### TASK TO CARRY OUT
Go through the following data and transcribe exactly the stretch of lines from the one holding "[618,294,723,310] demodulate ->" to the one holding "[1028,229,1082,244] soung ->", both included.

+++ MATERIAL SUPPLIED +++

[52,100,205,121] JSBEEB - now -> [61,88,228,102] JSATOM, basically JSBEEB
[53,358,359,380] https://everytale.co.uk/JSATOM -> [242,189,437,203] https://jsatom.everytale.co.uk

+++
+++ MATERIAL SUPPLIED +++

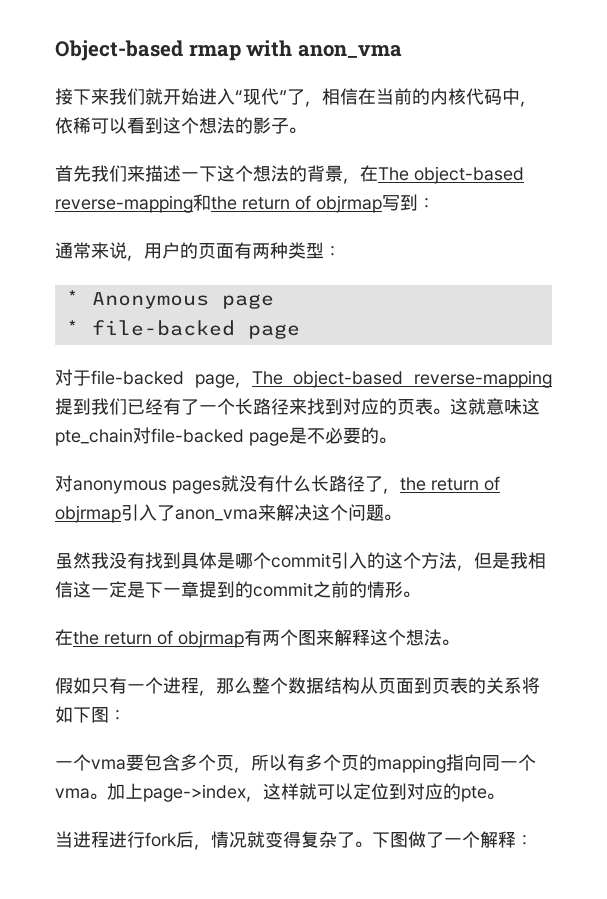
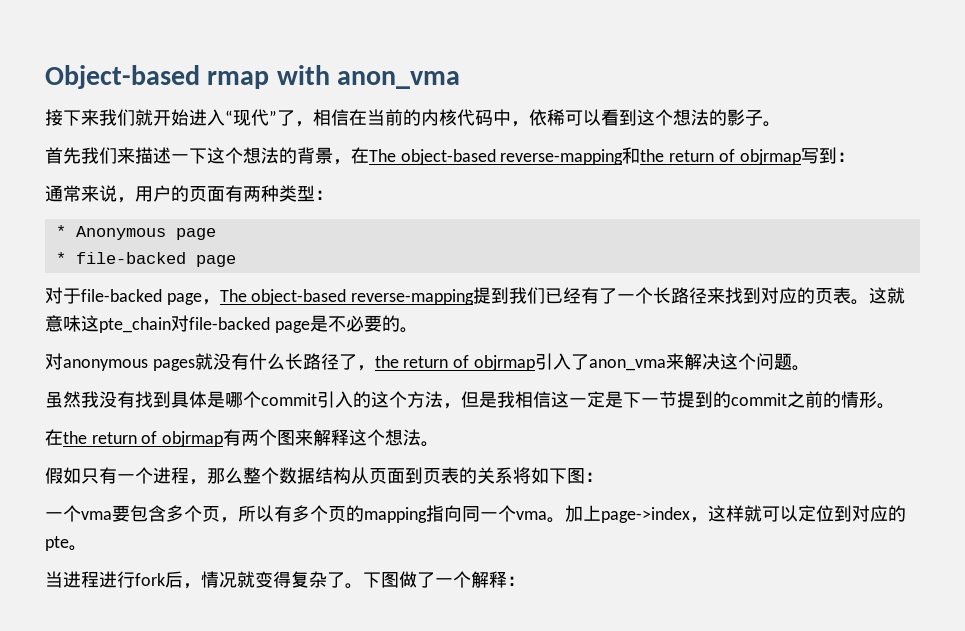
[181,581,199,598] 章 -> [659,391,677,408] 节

+++
+++ MATERIAL SUPPLIED +++

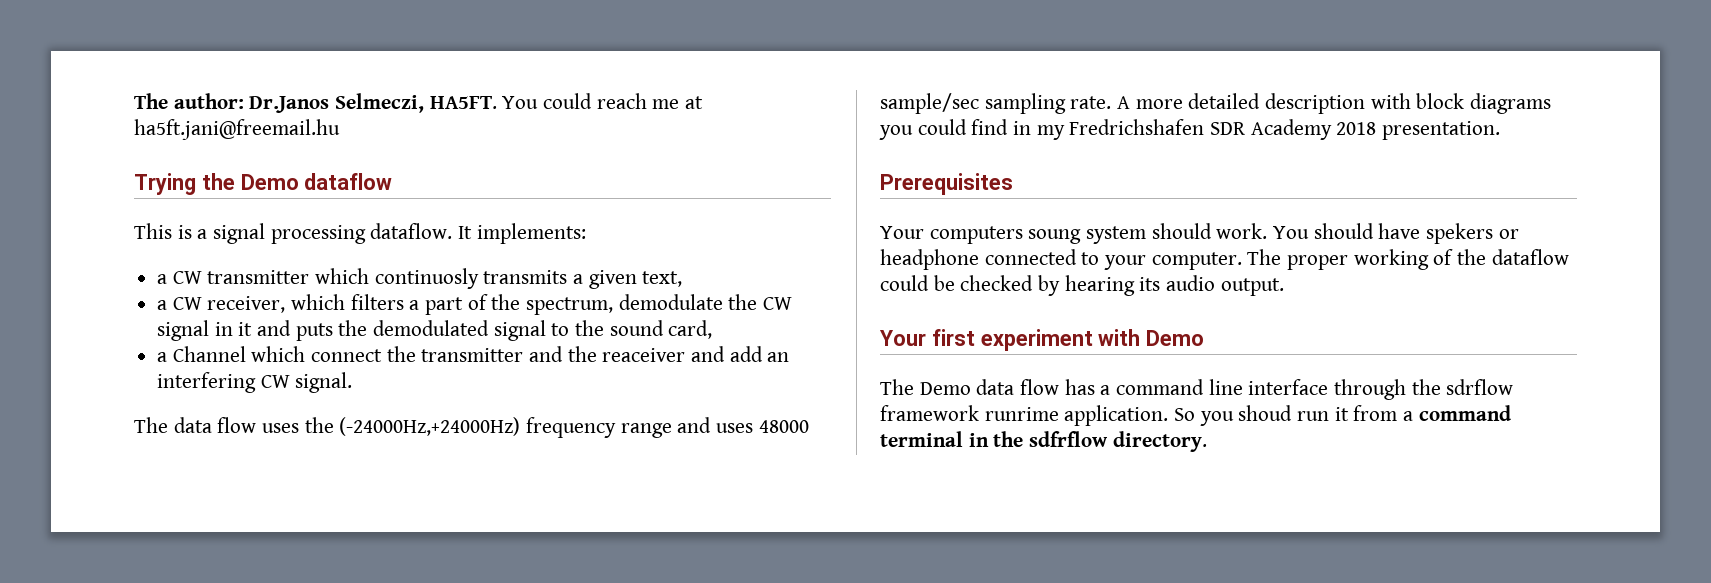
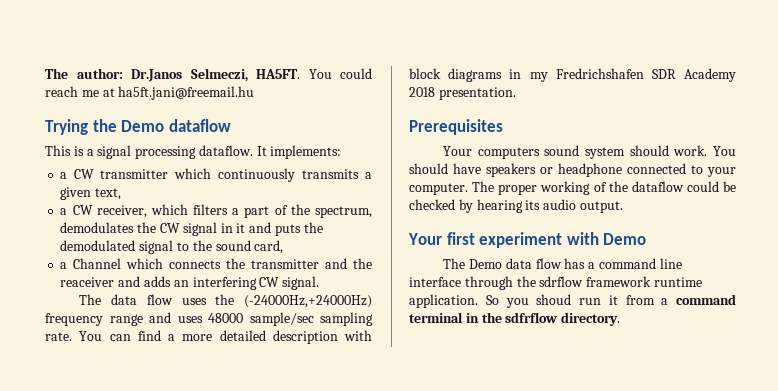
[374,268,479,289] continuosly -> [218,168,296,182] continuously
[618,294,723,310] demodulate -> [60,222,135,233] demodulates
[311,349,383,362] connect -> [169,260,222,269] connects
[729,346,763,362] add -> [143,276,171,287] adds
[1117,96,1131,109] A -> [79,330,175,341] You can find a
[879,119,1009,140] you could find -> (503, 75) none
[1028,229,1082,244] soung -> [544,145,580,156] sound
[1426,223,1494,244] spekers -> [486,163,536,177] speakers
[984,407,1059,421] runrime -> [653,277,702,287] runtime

+++

### RESPONSE FOR THIS EXERCISE
[618,294,723,310] demodulate -> [60,222,135,233] demodulates
[311,349,383,362] connect -> [169,260,222,269] connects
[729,346,763,362] add -> [143,276,171,287] adds
[1117,96,1131,109] A -> [79,330,175,341] You can find a
[879,119,1009,140] you could find -> (503, 75) none
[1028,229,1082,244] soung -> [544,145,580,156] sound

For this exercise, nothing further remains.